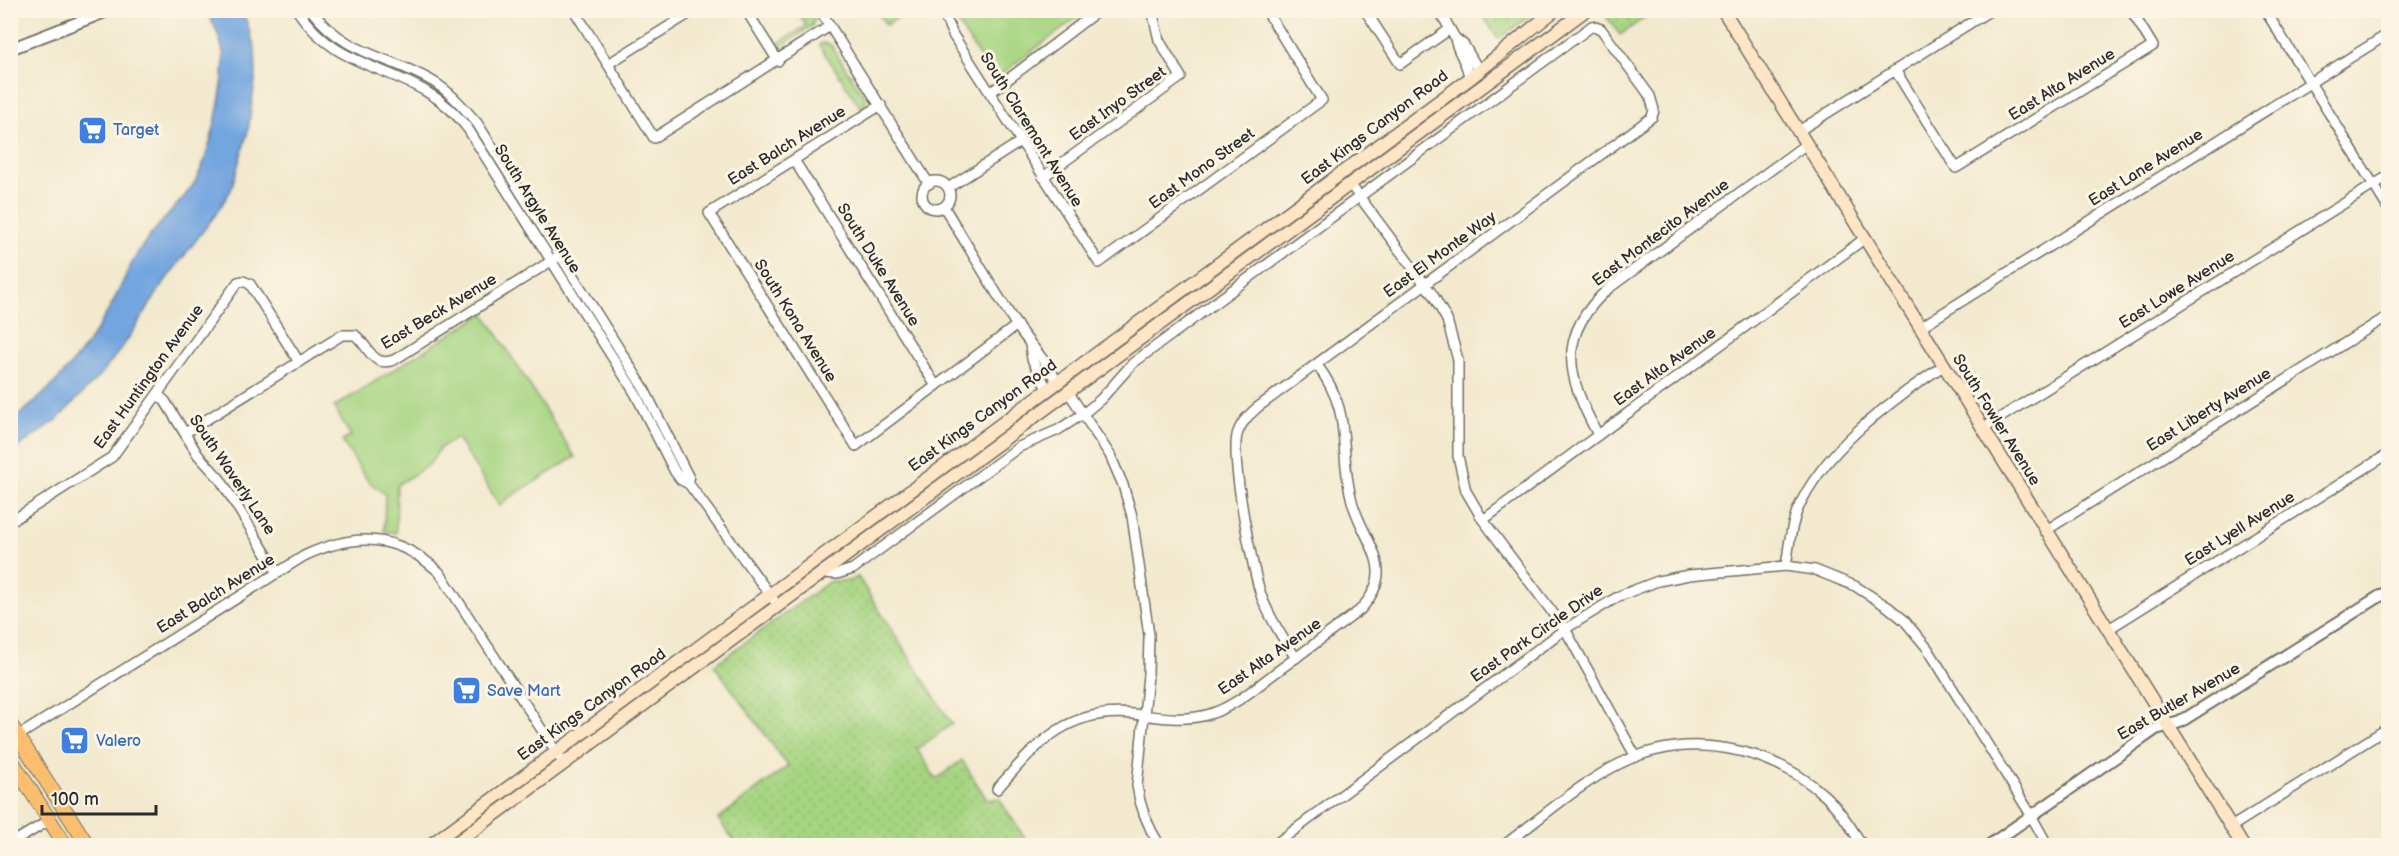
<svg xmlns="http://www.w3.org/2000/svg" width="2399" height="856" font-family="'Balsamiq Sans',sans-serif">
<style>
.grass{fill:url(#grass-dots);stroke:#688056;stroke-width:1.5}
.park{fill:#a6d481;stroke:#688056;stroke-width:1.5}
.water{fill:#73a5df;stroke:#4f6885;stroke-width:1.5}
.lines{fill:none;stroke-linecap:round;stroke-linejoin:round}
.minor-casing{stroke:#716e64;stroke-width:12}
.tertiary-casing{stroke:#716e64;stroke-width:14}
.secondary-casing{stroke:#716e64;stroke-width:15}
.primary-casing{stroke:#716e64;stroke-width:16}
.minor{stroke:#fff;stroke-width:9}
.tertiary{stroke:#fff;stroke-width:10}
.secondary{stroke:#fde5c5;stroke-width:12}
.primary{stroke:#fabe6e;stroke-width:14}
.labels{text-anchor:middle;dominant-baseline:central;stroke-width:6;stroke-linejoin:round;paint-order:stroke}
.street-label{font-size:16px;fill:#2b2b2b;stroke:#fcf5e5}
.shop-label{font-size:16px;fill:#366cbe;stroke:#fcf5e5;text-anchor:start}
</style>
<defs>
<pattern id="grass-dots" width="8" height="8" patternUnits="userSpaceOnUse" patternTransform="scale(1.5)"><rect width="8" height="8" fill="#a6d481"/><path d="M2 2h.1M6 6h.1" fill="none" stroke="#8fb670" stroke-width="1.8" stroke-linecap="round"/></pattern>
</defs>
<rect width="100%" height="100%" fill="#fcf5e5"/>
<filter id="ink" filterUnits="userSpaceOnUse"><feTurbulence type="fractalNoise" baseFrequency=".0167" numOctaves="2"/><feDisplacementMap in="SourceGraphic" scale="12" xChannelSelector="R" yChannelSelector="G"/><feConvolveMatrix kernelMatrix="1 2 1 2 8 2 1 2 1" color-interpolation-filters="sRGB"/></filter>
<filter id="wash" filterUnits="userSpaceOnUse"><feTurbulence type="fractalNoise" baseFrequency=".008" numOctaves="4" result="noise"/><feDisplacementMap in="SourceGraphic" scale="24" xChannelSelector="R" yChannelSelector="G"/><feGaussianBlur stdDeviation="1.35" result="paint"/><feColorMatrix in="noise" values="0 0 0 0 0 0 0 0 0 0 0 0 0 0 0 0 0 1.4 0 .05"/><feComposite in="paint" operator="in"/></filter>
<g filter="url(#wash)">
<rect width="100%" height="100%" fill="#f2e9ce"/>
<g class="grass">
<path d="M1480 11H1537L1498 39Z"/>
<path d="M1602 11H1654L1620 35Z"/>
<path d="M858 577 952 724 917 749 936 779 962 760 987 800 999 798 1029 845H737L718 819 788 766 714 665 830 581H849Z"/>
</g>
<g class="park">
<path d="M797 11H810L815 18 812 26 782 46 775 45 806 26Z"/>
<path d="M877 11H909L886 25Z"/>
<path d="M953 11 1076 12 1078 17 997 77 991 75 961 28Z"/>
<path d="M822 43 831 45 866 100 865 105 861 108 819 45Z"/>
<path d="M484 313 575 457 507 499 500 506 457 438 440 448 430 464 397 485 396 533 384 531 385 494 368 481 342 441 351 436 334 407Z"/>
</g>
<path class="water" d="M205 11H243L255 48 256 73 248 131 231 190 216 214 165 281 124 345 101 374 57 420 11 452V421C50 393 83 354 107 313 120 292 127 268 141 248 156 225 178 207 193 185 209 160 227 81 223 52 220 38 214 22 205 11Z"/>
</g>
<g filter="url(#ink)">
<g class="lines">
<defs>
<g id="minor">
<path d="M297 10C333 64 378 63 427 92 444 102 457 114 468 129L635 393 675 472 681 480 689 484 773 599"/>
<path d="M311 10C348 58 391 55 437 84 453 95 465 109 477 123L643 387 689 478V484"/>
<path d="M574 10 654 138 830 26"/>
<path d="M746 10 778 61"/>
<path d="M820 10 929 184"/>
<path d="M942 10 953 35 1099 263 1322 100 1266 10"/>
<path d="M1365 10 1400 64 1450 29"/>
<path d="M1439 10 1455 38 1464 45 1479 71"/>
<path d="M2265 10 2388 208"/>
<path d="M1455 38C1457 53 1469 64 1469 79"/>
<path d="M608 64 695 10"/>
<path d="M1895 70 1956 168 2153 46 2131 10"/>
<path d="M990 93 1099 10"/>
<path d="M881 105 709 213 856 446 1017 325"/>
<path d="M1797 132 1991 10"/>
<path d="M794 160 936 386"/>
<path d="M1043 177 1181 77 1159 40 1152 10"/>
<circle cx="936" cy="195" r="14"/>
<path d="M1350 184 1433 295 1447 320 1458 360V456L1466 491 1483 520 1565 629 1636 757"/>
<path d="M948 188 1020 142"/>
<path d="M944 207C968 246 992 287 1017 326 1030 345 1047 361 1057 382"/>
<path d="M1919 328 2388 34"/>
<path d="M1030 345 1032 359 1047 389"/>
<path d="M1069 393 1110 455 1123 485 1132 516 1149 635 1148 675 1137 786C1140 808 1148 827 1160 846"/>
<path d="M158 395 165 401 198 455 220 479 278 573"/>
<path d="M1982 429 2388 176"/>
<path d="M185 433 342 335H355C369 346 372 368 394 360L556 258"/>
<path d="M1598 435C1567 377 1555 336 1609 288L1805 145"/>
<path d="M1483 520 1864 239"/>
<path d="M10 522 112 457 238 282 243 281 250 284 299 362"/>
<path d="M2045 531 2388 316"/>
<path d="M1786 566C1789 548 1790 529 1797 511 1823 450 1889 402 1943 366"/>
<path d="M822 573 837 574 853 569 1019 447 1058 430 1083 414 1101 399 1133 363 1592 26"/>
<path d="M2107 630 2388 454"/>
<path d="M1296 658C1283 639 1271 620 1262 598 1253 573 1229 454 1238 432 1242 421 1250 414 1258 407L1652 117 1654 110 1650 96 1601 29 1592 26"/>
<path d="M18 736 304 556C355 532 398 533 440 573L564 764"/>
<path d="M997 789C1037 744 1067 707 1133 714 1159 717 1184 722 1210 714 1235 706 1255 688 1275 673 1304 652 1332 631 1360 610 1370 599 1379 586 1378 570 1377 549 1357 523 1352 501 1337 447 1355 415 1317 365"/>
<path d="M2231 827 2388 728"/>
<path d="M10 844 50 820"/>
<path d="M1273 846 1565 629 1619 596 1658 581 1689 575 1786 566 1815 570 1855 586 1888 607 1904 620 1928 649 2028 810 2048 846"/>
<path d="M1503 846C1540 819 1579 784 1619 764 1686 730 1769 746 1824 795 1840 809 1851 828 1863 846"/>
</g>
<g id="tertiary">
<path d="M10 49 110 10"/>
<path d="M1988 846 2156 729 2180 722 2388 591"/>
</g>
<g id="secondary">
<path d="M1723 10 2243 846"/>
<path d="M429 846 1469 79 1555 10"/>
<path d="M452 846 1586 10"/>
</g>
<g id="primary">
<path d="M10 724 88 846"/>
<path d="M10 758 66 846"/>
</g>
</defs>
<use href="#minor" class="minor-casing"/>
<use href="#tertiary" class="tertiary-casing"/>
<use href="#secondary" class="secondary-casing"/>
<use href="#primary" class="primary-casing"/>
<use href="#minor" class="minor"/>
<use href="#tertiary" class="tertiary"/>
<use href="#secondary" class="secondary"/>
<use href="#primary" class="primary"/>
</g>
</g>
<defs>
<symbol id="supermarket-square" viewBox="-11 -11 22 22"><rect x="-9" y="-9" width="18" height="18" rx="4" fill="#3f7fe0" stroke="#fcf5e5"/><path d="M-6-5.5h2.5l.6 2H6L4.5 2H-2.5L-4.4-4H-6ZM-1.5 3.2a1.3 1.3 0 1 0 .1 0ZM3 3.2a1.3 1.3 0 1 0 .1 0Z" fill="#fff"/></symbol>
</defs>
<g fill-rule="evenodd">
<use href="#supermarket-square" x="76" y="114" width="33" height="33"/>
<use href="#supermarket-square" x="450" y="674" width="33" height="33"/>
<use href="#supermarket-square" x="58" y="724" width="33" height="33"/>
</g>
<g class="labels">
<g class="street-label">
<text transform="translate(2062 85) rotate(-32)">East Alta Avenue</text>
<text transform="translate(1118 104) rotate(-36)">East Inyo Street</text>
<text transform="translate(1375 128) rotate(-37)">East Kings Canyon Road</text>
<text transform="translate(1031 130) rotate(58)">South Claremont Avenue</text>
<text transform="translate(787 146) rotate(-32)">East Balch Avenue</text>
<text transform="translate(2146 168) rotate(-32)">East Lane Avenue</text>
<text transform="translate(1202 169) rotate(-36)">East Mono Street</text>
<text transform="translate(537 209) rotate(58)">South Argyle Avenue</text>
<text transform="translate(1661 233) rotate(-37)">East Montecito Avenue</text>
<text transform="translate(1440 255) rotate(-36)">East El Monte Way</text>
<text transform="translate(878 265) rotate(58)">South Duke Avenue</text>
<text transform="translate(2177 290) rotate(-32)">East Lowe Avenue</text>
<text transform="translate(439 312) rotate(-31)">East Beck Avenue</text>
<text transform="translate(795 321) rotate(58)">South Kona Avenue</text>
<text transform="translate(1665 367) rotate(-36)">East Alta Avenue</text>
<text transform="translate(149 377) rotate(-54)">East Huntington Avenue</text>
<text transform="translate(2209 410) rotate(-32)">East Liberty Avenue</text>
<text transform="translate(983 416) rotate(-36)">East Kings Canyon Road</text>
<text transform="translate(1996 420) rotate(58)">South Fowler Avenue</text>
<text transform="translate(232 475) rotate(56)">South Waverly Lane</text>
<text transform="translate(2240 529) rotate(-32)">East Lyell Avenue</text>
<text transform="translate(216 594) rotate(-32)">East Balch Avenue</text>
<text transform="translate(1537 634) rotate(-35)">East Park Circle Drive</text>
<text transform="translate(1270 657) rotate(-35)">East Alta Avenue</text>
<text transform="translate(2179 702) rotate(-30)">East Butler Avenue</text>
<text transform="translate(592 705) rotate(-36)">East Kings Canyon Road</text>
</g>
<g class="shop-label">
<text x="113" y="130">Target</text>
<text x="487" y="691">Save Mart</text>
<text x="96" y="741">Valero</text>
</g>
</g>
<rect width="2399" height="856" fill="none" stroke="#fcf5e5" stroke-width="36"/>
<path d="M42 805v9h114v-9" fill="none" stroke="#2b2b2b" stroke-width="3"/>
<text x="51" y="805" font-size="18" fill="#2b2b2b" stroke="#fcf5e5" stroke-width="4.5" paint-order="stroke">100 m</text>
</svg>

Instructions to follow:
Using the data above, copy each line that contains "filterUnits".

Answer space:
<filter id="ink" filterUnits="userSpaceOnUse"><feTurbulence type="fractalNoise" baseFrequency=".0167" numOctaves="2"/><feDisplacementMap in="SourceGraphic" scale="12" xChannelSelector="R" yChannelSelector="G"/><feConvolveMatrix kernelMatrix="1 2 1 2 8 2 1 2 1" color-interpolation-filters="sRGB"/></filter>
<filter id="wash" filterUnits="userSpaceOnUse"><feTurbulence type="fractalNoise" baseFrequency=".008" numOctaves="4" result="noise"/><feDisplacementMap in="SourceGraphic" scale="24" xChannelSelector="R" yChannelSelector="G"/><feGaussianBlur stdDeviation="1.35" result="paint"/><feColorMatrix in="noise" values="0 0 0 0 0 0 0 0 0 0 0 0 0 0 0 0 0 1.4 0 .05"/><feComposite in="paint" operator="in"/></filter>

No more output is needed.